Your task is to repeat each record verbatim, exactly as it was written.
-- SUPPLIED MATERIAL follows --
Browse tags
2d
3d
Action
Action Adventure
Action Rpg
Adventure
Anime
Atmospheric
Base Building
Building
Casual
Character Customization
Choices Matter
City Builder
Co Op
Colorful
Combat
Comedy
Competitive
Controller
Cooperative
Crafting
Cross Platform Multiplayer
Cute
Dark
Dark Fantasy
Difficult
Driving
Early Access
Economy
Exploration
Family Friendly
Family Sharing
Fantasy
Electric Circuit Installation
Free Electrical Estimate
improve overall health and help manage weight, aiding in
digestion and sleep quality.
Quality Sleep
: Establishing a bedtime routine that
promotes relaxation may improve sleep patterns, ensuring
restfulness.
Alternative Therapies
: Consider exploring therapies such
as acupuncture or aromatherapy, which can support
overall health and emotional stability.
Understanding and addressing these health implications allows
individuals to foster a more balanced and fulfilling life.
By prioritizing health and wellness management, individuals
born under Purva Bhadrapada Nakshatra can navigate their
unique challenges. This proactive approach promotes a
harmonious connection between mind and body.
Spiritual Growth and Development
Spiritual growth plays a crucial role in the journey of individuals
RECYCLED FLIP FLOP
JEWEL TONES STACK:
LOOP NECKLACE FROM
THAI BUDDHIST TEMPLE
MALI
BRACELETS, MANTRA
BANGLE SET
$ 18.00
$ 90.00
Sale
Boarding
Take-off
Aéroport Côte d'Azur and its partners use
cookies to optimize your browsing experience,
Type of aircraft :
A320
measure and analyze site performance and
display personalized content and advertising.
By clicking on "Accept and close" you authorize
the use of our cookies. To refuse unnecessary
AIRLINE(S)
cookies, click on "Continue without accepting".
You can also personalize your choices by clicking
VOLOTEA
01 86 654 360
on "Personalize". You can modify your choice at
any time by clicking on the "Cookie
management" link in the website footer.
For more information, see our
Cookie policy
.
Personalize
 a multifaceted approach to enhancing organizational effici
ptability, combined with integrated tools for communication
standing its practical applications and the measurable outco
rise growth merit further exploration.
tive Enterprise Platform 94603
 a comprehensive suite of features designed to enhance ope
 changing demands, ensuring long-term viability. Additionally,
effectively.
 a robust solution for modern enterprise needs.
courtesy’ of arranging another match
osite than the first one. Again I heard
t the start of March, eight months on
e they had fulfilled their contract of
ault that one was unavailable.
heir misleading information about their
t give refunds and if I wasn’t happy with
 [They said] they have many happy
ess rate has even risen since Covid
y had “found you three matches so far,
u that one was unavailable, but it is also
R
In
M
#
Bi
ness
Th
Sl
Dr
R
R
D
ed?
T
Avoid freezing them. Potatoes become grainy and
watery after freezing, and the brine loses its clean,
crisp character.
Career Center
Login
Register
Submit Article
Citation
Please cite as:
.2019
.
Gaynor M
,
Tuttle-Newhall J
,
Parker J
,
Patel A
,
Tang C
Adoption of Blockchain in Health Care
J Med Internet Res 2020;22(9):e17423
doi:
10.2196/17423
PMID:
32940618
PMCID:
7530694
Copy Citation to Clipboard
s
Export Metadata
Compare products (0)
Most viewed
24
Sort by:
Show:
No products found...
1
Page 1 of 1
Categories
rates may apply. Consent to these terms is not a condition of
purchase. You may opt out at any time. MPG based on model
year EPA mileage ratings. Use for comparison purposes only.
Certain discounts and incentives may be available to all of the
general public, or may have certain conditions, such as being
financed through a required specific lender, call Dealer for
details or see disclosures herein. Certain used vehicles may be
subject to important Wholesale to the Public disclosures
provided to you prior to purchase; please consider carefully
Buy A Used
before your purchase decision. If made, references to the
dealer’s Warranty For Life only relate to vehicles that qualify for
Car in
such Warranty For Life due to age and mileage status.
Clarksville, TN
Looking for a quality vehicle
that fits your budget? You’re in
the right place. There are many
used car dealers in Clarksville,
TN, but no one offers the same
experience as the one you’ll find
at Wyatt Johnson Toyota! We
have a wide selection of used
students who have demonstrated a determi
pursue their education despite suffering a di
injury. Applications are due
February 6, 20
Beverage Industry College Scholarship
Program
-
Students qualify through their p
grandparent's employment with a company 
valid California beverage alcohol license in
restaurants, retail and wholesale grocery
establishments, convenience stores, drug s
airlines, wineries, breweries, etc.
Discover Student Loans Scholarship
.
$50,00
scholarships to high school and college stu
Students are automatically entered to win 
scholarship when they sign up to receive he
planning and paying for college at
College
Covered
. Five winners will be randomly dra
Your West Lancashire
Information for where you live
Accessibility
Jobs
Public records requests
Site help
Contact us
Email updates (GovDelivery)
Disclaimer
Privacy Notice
-- SUPPLIED MATERIAL concluded --
| EXERCISE ANSWER |
Browse tags
2d
3d
Action
Action Adventure
Action Rpg
Adventure
Anime
Atmospheric
Base Building
Building
Casual
Character Customization
Choices Matter
City Builder
Co Op
Colorful
Combat
Comedy
Competitive
Controller
Cooperative
Crafting
Cross Platform Multiplayer
Cute
Dark
Dark Fantasy
Difficult
Driving
Early Access
Economy
Exploration
Family Friendly
Family Sharing
Fantasy
Electric Circuit Installation
Free Electrical Estimate
improve overall health and help manage weight, aiding in
digestion and sleep quality.
Quality Sleep
: Establishing a bedtime routine that
promotes relaxation may improve sleep patterns, ensuring
restfulness.
Alternative Therapies
: Consider exploring therapies such
as acupuncture or aromatherapy, which can support
overall health and emotional stability.
Understanding and addressing these health implications allows
individuals to foster a more balanced and fulfilling life.
By prioritizing health and wellness management, individuals
born under Purva Bhadrapada Nakshatra can navigate their
unique challenges. This proactive approach promotes a
harmonious connection between mind and body.
Spiritual Growth and Development
Spiritual growth plays a crucial role in the journey of individuals
RECYCLED FLIP FLOP
JEWEL TONES STACK:
LOOP NECKLACE FROM
THAI BUDDHIST TEMPLE
MALI
BRACELETS, MANTRA
BANGLE SET
$ 18.00
$ 90.00
Sale
Boarding
Take-off
Aéroport Côte d'Azur and its partners use
cookies to optimize your browsing experience,
Type of aircraft :
A320
measure and analyze site performance and
display personalized content and advertising.
By clicking on "Accept and close" you authorize
the use of our cookies. To refuse unnecessary
AIRLINE(S)
cookies, click on "Continue without accepting".
You can also personalize your choices by clicking
VOLOTEA
01 86 654 360
on "Personalize". You can modify your choice at
any time by clicking on the "Cookie
management" link in the website footer.
For more information, see our
Cookie policy
.
Personalize
 a multifaceted approach to enhancing organizational effici
ptability, combined with integrated tools for communication
standing its practical applications and the measurable outco
rise growth merit further exploration.
tive Enterprise Platform 94603
 a comprehensive suite of features designed to enhance ope
 changing demands, ensuring long-term viability. Additionally,
effectively.
 a robust solution for modern enterprise needs.
courtesy’ of arranging another match
osite than the first one. Again I heard
t the start of March, eight months on
e they had fulfilled their contract of
ault that one was unavailable.
heir misleading information about their
t give refunds and if I wasn’t happy with
 [They said] they have many happy
ess rate has even risen since Covid
y had “found you three matches so far,
u that one was unavailable, but it is also
R
In
M
#
Bi
ness
Th
Sl
Dr
R
R
D
ed?
T
Avoid freezing them. Potatoes become grainy and
watery after freezing, and the brine loses its clean,
crisp character.
Career Center
Login
Register
Submit Article
Citation
Please cite as:
.2019
.
Gaynor M
,
Tuttle-Newhall J
,
Parker J
,
Patel A
,
Tang C
Adoption of Blockchain in Health Care
J Med Internet Res 2020;22(9):e17423
doi:
10.2196/17423
PMID:
32940618
PMCID:
7530694
Copy Citation to Clipboard
s
Export Metadata
Compare products (0)
Most viewed
24
Sort by:
Show:
No products found...
1
Page 1 of 1
Categories
rates may apply. Consent to these terms is not a condition of
purchase. You may opt out at any time. MPG based on model
year EPA mileage ratings. Use for comparison purposes only.
Certain discounts and incentives may be available to all of the
general public, or may have certain conditions, such as being
financed through a required specific lender, call Dealer for
details or see disclosures herein. Certain used vehicles may be
subject to important Wholesale to the Public disclosures
provided to you prior to purchase; please consider carefully
Buy A Used
before your purchase decision. If made, references to the
dealer’s Warranty For Life only relate to vehicles that qualify for
Car in
such Warranty For Life due to age and mileage status.
Clarksville, TN
Looking for a quality vehicle
that fits your budget? You’re in
the right place. There are many
used car dealers in Clarksville,
TN, but no one offers the same
experience as the one you’ll find
at Wyatt Johnson Toyota! We
have a wide selection of used
students who have demonstrated a determi
pursue their education despite suffering a di
injury. Applications are due
February 6, 20
Beverage Industry College Scholarship
Program
-
Students qualify through their p
grandparent's employment with a company 
valid California beverage alcohol license in
restaurants, retail and wholesale grocery
establishments, convenience stores, drug s
airlines, wineries, breweries, etc.
Discover Student Loans Scholarship
.
$50,00
scholarships to high school and college stu
Students are automatically entered to win 
scholarship when they sign up to receive he
planning and paying for college at
College
Covered
. Five winners will be randomly dra
Your West Lancashire
Information for where you live
Accessibility
Jobs
Public records requests
Site help
Contact us
Email updates (GovDelivery)
Disclaimer
Privacy Notice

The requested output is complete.